→ TASK INSTRUCTIONS
All lines below containing the string "single" are to be copied.

→ THE DATA
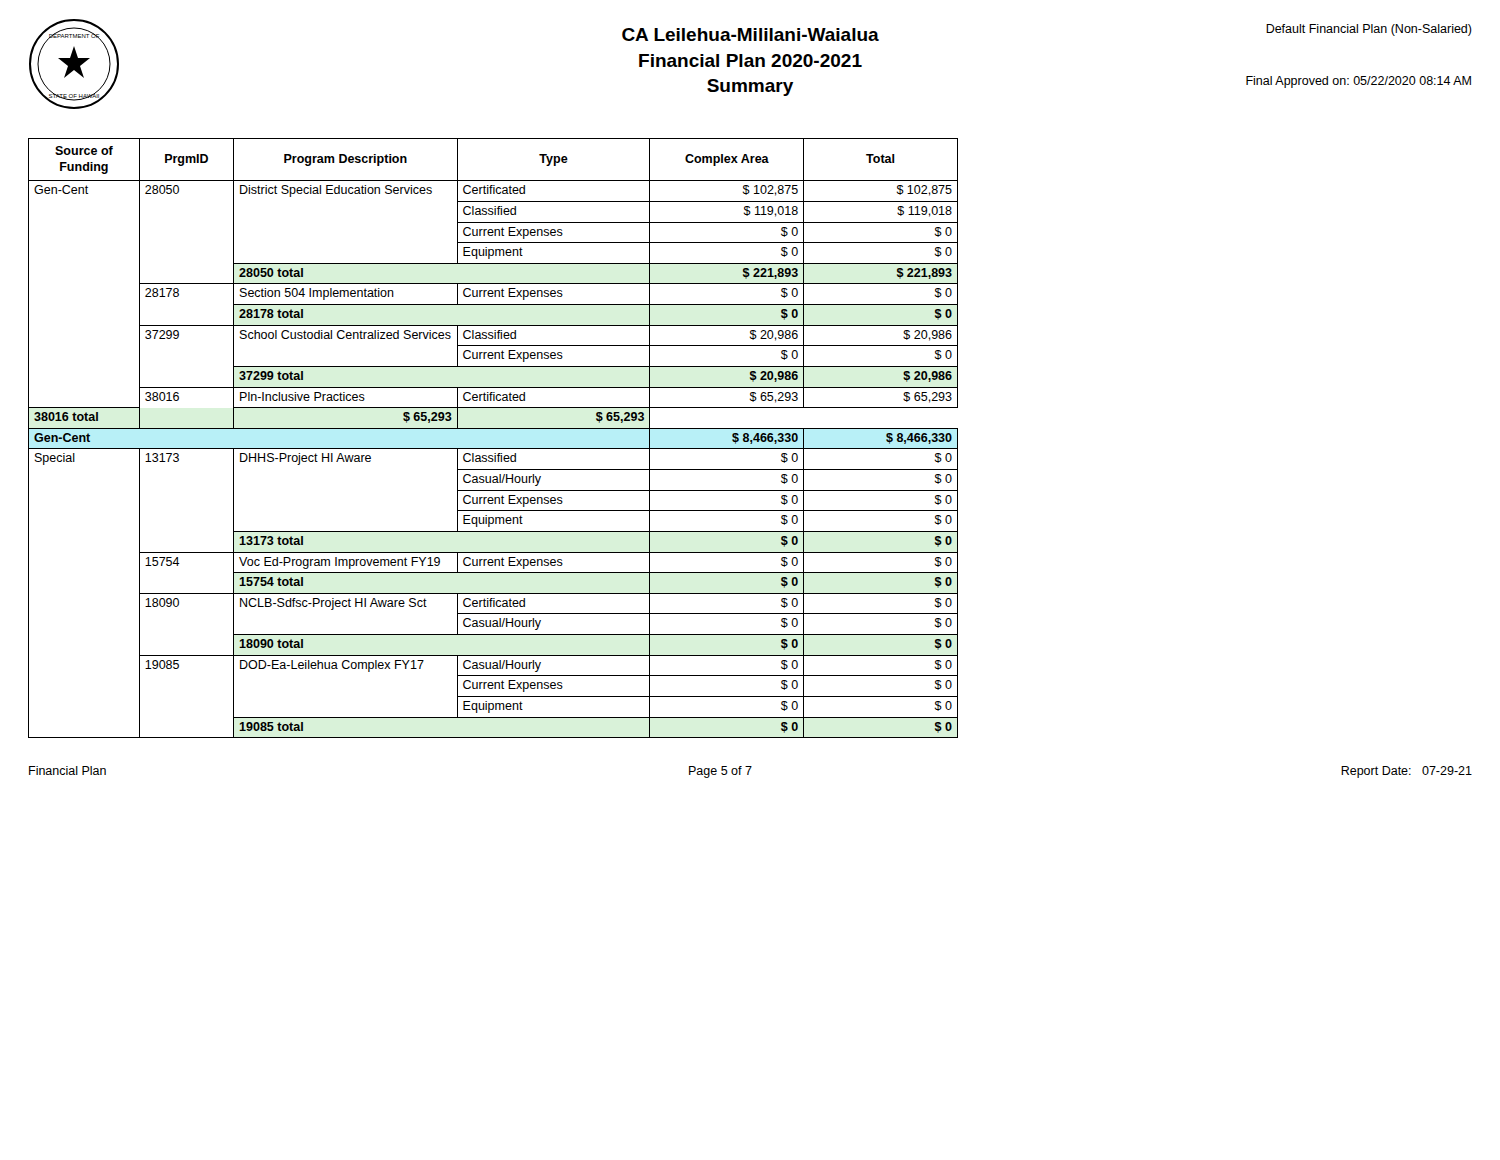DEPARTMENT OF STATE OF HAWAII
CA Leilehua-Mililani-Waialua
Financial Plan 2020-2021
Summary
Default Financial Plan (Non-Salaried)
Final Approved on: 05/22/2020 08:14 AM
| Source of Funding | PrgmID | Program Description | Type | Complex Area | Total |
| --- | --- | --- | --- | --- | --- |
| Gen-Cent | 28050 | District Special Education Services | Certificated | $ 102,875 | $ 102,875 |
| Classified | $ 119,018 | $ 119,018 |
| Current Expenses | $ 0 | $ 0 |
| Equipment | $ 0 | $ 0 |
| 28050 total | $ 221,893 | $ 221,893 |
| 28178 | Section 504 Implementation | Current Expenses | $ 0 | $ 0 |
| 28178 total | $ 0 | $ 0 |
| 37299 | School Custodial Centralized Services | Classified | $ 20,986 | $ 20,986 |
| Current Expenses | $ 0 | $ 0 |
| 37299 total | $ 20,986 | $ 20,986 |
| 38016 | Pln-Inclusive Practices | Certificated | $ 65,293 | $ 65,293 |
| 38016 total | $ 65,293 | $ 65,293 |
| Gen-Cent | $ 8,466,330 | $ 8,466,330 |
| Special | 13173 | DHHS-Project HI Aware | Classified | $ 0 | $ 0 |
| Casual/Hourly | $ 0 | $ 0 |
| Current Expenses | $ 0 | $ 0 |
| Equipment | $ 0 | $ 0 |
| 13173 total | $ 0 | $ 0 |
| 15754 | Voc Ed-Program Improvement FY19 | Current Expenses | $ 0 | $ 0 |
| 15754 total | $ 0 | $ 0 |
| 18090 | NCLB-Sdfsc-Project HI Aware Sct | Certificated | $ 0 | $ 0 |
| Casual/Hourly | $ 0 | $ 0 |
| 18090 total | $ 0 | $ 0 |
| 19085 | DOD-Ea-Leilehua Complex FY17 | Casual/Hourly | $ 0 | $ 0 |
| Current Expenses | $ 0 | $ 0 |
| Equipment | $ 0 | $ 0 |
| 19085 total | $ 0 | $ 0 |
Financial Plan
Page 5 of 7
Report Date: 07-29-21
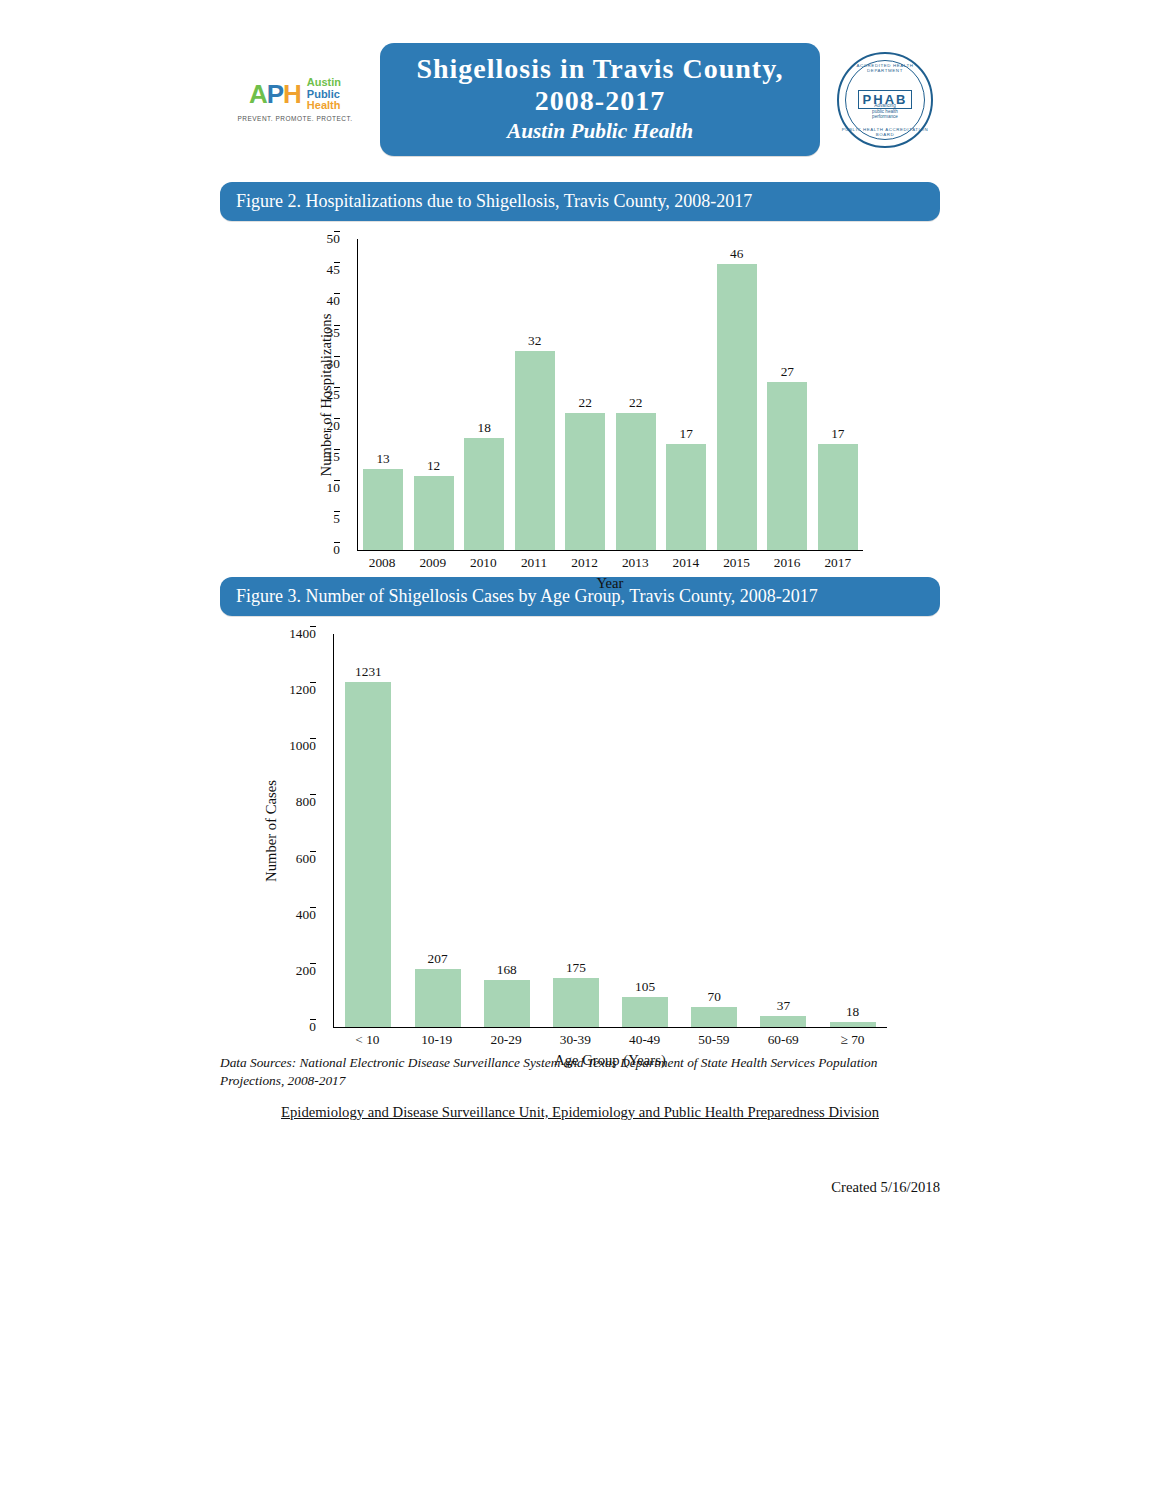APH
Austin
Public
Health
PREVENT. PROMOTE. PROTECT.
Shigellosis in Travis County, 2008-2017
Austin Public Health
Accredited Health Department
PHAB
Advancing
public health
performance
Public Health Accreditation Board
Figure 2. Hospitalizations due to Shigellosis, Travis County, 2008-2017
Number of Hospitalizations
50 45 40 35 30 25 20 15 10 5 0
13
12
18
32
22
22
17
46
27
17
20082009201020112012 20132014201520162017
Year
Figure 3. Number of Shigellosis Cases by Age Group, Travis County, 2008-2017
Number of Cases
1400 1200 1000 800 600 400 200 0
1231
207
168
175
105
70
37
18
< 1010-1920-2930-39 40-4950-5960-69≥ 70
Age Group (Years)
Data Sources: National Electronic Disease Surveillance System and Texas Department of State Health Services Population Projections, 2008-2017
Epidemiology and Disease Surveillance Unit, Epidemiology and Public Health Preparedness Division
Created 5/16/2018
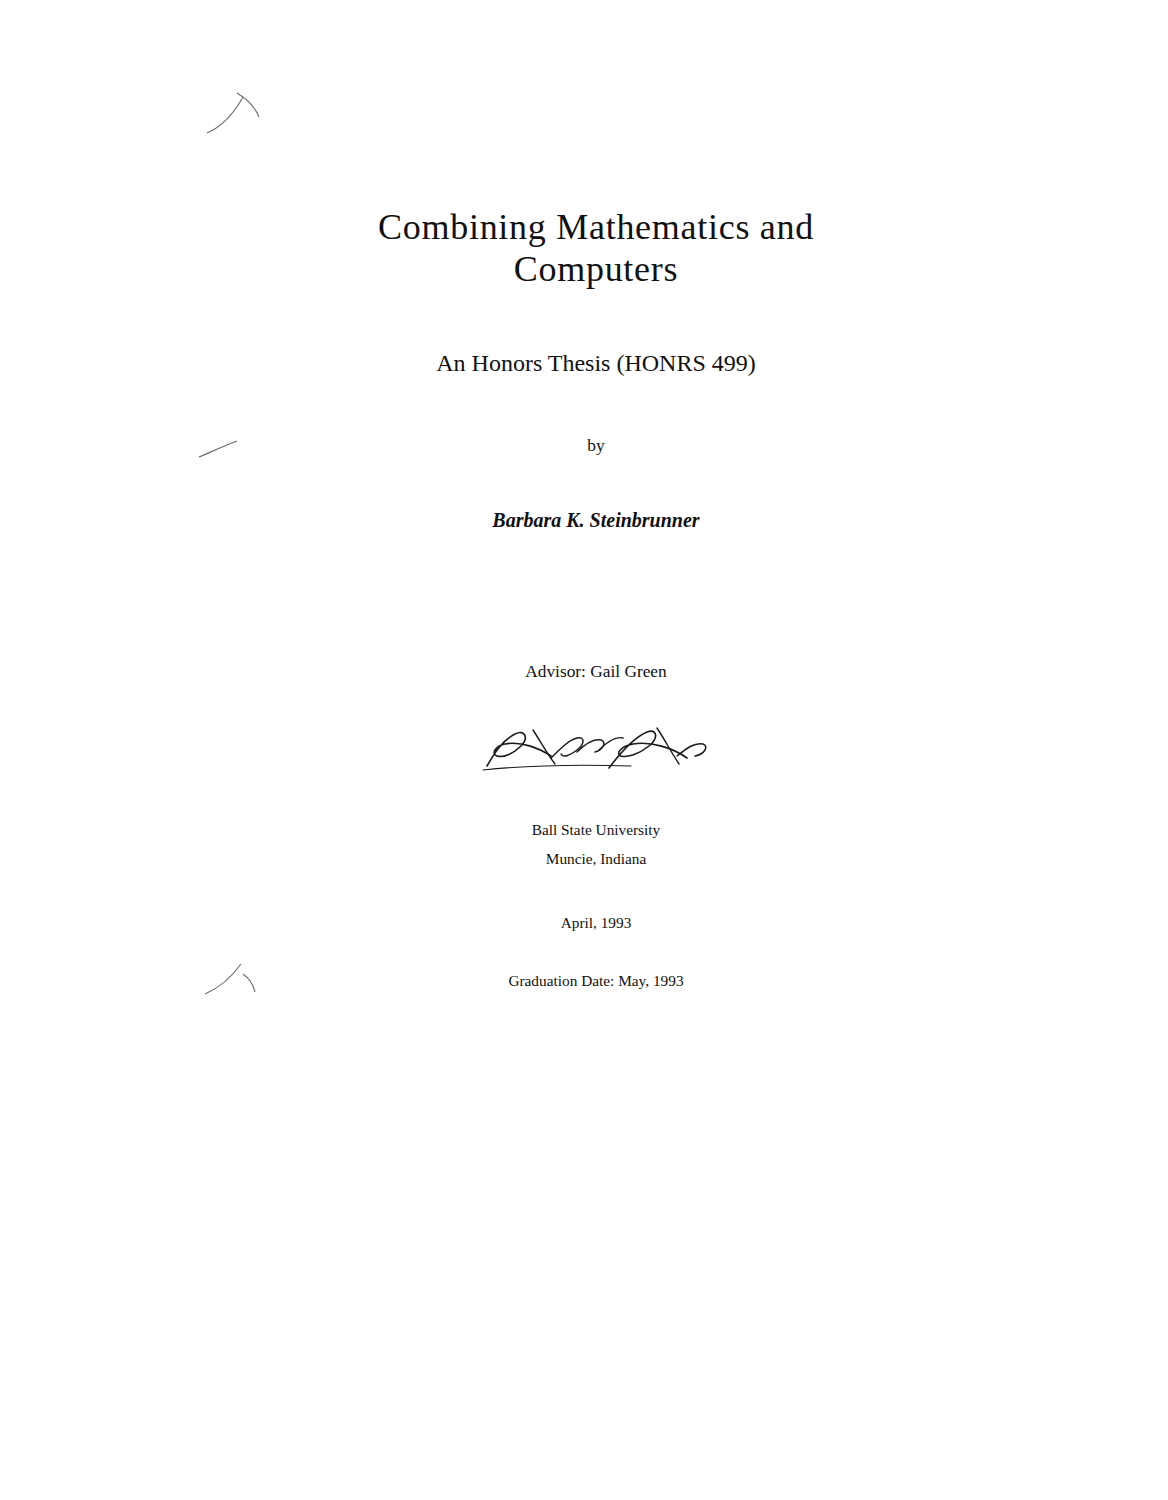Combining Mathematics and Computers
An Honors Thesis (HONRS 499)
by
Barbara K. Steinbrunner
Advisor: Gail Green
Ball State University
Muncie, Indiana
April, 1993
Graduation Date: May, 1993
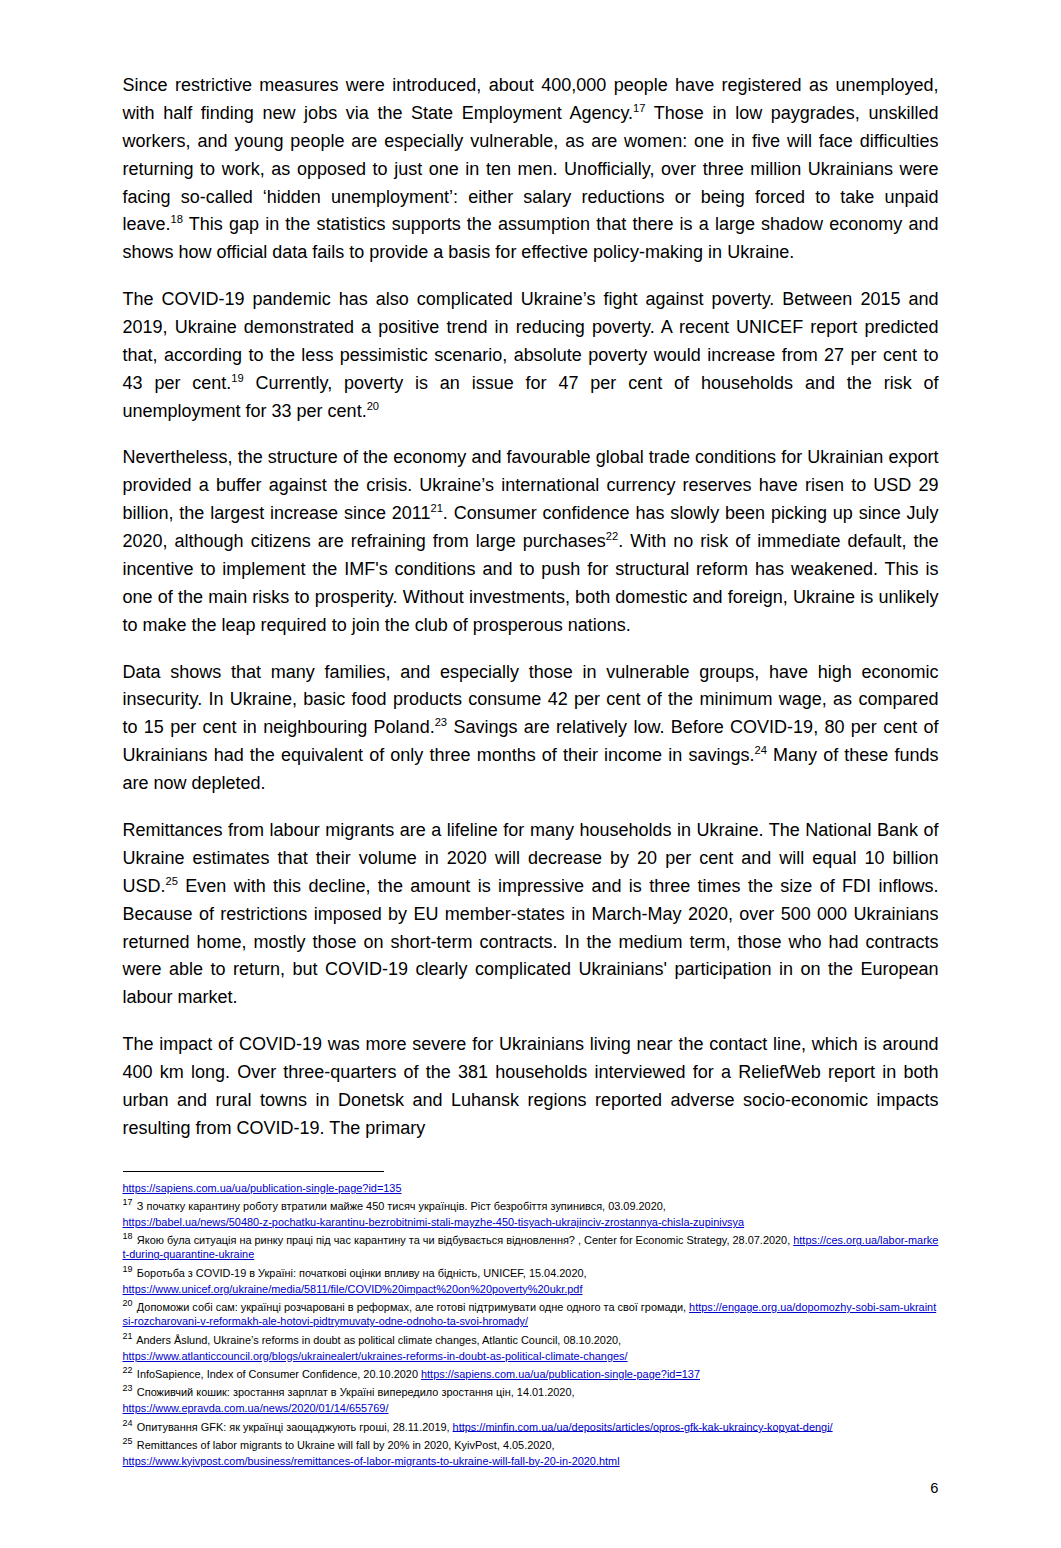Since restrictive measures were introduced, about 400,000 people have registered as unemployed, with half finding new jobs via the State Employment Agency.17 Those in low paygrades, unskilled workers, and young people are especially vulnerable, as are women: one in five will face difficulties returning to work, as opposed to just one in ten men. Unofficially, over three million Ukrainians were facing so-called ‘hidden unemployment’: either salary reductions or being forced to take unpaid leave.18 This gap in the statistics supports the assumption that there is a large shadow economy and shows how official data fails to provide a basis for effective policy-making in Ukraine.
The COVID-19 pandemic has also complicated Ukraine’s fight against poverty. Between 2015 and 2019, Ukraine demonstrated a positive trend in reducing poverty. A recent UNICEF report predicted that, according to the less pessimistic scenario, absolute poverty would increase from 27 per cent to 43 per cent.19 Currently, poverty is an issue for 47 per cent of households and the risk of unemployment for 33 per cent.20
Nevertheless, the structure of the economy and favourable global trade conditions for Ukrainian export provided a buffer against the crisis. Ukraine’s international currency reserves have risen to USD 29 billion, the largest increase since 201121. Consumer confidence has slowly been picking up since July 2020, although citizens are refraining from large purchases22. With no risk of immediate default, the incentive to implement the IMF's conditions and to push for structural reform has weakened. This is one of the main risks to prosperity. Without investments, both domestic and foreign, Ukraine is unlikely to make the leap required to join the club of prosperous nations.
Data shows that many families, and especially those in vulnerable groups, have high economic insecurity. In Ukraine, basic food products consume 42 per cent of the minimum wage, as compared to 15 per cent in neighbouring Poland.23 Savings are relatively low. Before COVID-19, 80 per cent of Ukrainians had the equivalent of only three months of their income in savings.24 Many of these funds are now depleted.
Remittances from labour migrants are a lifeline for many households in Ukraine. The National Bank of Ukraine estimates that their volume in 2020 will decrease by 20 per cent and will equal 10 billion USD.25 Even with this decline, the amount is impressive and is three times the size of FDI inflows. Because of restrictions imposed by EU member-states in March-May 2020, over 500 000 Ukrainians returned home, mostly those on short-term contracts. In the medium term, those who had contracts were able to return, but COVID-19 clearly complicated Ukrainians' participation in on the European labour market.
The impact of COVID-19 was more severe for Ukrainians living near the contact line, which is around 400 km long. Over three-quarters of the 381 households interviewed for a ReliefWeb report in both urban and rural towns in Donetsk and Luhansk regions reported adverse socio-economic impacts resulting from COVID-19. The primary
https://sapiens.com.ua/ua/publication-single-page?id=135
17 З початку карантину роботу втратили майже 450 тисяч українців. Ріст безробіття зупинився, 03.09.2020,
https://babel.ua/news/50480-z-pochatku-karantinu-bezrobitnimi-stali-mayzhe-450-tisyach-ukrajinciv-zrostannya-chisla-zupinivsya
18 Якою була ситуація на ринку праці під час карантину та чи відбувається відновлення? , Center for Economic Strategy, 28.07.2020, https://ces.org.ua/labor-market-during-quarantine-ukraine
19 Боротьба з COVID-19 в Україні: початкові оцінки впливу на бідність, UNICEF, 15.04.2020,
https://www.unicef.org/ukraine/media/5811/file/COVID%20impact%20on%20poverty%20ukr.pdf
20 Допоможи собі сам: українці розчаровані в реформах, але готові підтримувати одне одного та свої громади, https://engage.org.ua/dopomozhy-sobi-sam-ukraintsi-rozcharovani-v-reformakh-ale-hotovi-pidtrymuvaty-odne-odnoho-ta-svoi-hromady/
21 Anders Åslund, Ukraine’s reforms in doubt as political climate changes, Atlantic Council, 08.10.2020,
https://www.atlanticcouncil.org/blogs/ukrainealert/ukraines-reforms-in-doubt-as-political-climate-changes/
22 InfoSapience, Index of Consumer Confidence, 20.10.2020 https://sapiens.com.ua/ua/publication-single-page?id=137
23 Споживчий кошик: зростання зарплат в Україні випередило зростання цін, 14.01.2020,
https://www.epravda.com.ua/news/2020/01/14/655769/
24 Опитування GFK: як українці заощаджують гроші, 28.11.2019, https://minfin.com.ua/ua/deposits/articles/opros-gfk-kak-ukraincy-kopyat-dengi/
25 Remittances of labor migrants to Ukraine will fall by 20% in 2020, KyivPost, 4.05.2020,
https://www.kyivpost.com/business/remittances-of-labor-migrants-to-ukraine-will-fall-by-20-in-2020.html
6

→ SOLUTION BELOW
https://sapiens.com.ua/ua/publication-single-page?id=135
22 InfoSapience, Index of Consumer Confidence, 20.10.2020 https://sapiens.com.ua/ua/publication-single-page?id=137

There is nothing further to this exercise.